Work item: Count the lines in the listing that contain the string "Amerika", treating uppercase and lowercase as different, and reply with only the number.

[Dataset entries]

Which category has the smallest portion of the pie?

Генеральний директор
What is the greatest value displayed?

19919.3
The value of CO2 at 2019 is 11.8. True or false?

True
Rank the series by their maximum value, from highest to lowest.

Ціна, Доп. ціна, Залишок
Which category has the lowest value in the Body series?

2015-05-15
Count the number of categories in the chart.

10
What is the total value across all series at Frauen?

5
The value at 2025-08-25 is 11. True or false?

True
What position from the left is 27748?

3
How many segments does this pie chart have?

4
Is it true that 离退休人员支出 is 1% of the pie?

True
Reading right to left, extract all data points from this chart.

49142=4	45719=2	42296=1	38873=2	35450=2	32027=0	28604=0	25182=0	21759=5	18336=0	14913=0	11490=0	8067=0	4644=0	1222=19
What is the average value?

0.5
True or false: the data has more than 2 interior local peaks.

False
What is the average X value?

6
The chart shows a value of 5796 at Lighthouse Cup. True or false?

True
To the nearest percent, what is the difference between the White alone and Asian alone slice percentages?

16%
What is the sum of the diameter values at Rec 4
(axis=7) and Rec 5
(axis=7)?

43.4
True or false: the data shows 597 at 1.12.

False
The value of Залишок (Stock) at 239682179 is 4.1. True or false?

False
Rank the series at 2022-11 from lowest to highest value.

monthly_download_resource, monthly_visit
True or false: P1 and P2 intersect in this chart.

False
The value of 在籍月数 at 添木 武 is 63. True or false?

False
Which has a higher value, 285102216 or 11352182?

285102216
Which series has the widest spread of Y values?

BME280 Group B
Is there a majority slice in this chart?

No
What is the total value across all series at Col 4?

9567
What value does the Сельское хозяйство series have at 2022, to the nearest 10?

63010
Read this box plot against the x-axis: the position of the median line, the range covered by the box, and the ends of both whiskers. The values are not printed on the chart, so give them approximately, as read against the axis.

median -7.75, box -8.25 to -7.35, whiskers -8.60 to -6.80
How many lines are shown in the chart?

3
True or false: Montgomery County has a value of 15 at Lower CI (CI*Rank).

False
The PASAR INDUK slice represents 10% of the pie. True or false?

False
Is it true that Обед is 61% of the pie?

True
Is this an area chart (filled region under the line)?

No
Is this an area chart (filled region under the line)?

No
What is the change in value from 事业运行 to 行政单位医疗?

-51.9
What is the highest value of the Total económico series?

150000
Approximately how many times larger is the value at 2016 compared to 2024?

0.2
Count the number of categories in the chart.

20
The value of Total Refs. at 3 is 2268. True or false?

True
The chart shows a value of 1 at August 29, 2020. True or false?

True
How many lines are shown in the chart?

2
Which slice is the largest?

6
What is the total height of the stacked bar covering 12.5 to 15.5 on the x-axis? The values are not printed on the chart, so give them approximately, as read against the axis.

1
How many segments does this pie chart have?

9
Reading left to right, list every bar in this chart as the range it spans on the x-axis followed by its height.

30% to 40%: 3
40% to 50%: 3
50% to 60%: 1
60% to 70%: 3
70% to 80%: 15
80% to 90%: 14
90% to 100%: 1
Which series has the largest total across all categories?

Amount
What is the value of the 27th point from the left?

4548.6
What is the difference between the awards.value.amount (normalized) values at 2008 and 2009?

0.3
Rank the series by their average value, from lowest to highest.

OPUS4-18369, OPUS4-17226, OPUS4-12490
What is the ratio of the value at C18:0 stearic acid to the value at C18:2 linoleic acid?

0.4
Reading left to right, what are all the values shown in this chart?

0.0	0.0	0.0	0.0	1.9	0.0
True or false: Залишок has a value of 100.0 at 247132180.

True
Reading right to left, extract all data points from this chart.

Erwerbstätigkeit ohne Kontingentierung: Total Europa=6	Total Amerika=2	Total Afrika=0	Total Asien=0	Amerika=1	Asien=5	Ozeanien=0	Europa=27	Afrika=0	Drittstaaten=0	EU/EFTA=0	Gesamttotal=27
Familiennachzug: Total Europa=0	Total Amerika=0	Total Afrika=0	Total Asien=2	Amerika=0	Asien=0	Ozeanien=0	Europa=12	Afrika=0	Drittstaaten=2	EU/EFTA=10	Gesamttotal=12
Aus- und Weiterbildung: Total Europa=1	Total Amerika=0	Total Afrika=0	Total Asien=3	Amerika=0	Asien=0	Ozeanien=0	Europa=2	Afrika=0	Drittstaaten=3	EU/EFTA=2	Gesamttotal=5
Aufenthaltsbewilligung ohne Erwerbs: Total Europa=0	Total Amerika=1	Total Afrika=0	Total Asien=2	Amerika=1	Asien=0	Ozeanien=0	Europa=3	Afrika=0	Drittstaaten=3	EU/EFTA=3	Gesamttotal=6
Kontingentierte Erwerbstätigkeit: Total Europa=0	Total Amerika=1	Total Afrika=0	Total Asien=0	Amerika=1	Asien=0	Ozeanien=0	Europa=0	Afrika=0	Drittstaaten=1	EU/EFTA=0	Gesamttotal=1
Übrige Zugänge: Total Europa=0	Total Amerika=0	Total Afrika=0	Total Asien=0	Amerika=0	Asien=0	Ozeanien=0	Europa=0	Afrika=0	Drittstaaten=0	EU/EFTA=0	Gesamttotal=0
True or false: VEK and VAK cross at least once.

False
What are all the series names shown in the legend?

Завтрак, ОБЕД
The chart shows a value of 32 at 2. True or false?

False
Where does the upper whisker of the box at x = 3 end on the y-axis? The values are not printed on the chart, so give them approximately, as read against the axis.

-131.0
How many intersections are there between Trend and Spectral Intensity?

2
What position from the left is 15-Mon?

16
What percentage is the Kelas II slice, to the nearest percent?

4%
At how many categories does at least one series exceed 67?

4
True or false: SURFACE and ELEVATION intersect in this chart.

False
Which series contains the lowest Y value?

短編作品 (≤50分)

Completed exercise: 6